What you should do: Each line in these records that contains "wine" counts once. Give the number only.

Recorded data:
_ _ _ _ _ _ _

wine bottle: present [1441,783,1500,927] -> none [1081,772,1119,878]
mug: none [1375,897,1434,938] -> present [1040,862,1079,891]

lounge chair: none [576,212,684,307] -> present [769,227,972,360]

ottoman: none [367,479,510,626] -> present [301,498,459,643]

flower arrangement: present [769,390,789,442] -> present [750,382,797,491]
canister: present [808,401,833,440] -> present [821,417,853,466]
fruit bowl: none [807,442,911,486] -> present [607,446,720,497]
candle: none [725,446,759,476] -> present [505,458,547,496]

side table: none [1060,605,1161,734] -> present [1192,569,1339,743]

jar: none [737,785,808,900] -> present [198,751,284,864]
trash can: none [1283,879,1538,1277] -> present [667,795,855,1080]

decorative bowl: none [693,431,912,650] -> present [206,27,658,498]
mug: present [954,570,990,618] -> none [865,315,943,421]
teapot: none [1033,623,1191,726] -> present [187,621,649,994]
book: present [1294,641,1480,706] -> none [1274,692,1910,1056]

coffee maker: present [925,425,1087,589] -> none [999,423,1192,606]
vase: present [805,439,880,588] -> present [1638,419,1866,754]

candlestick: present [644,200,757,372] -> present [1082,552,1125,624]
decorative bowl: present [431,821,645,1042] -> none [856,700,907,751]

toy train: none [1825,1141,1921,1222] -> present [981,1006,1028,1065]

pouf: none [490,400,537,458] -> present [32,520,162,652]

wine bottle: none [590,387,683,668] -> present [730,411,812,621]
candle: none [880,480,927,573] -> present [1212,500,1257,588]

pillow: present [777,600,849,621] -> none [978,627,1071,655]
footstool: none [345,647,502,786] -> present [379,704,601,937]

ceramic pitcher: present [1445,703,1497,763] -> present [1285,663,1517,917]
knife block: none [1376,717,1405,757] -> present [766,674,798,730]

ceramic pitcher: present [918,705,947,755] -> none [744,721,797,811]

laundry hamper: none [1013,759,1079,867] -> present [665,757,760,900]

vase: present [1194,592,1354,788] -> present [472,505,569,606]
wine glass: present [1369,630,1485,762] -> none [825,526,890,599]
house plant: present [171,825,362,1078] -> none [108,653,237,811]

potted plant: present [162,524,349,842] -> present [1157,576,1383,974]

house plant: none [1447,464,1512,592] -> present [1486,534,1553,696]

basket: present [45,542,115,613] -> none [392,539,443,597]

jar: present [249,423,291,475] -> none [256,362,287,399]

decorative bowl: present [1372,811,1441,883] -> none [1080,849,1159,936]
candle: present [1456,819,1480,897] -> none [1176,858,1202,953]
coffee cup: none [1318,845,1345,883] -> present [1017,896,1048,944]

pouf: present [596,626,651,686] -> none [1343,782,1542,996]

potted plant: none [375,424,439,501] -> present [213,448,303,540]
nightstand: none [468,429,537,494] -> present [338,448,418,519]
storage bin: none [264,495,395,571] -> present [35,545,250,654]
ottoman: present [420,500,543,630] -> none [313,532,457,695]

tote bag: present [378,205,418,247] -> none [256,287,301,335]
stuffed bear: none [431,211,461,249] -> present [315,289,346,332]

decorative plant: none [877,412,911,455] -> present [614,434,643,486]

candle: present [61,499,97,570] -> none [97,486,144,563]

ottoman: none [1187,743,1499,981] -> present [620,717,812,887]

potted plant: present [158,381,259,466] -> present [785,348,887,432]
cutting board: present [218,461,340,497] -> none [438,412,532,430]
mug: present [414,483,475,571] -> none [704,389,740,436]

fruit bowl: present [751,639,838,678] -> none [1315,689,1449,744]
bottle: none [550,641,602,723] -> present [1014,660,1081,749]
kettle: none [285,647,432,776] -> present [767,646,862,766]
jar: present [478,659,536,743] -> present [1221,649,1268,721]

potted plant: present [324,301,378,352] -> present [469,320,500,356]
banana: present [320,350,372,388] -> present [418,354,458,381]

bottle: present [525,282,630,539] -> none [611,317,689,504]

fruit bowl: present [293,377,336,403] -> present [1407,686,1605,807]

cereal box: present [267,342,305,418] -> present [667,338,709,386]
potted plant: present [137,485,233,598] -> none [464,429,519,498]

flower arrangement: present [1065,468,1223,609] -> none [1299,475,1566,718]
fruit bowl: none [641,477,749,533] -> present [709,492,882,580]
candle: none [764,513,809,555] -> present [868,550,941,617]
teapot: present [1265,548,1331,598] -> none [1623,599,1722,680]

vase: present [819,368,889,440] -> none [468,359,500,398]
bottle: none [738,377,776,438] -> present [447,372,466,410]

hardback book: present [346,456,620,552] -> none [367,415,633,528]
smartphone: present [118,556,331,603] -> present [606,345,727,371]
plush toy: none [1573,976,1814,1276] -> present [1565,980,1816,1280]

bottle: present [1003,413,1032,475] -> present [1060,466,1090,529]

_ _ _ _ _ _ _

Solution to the exercise: 3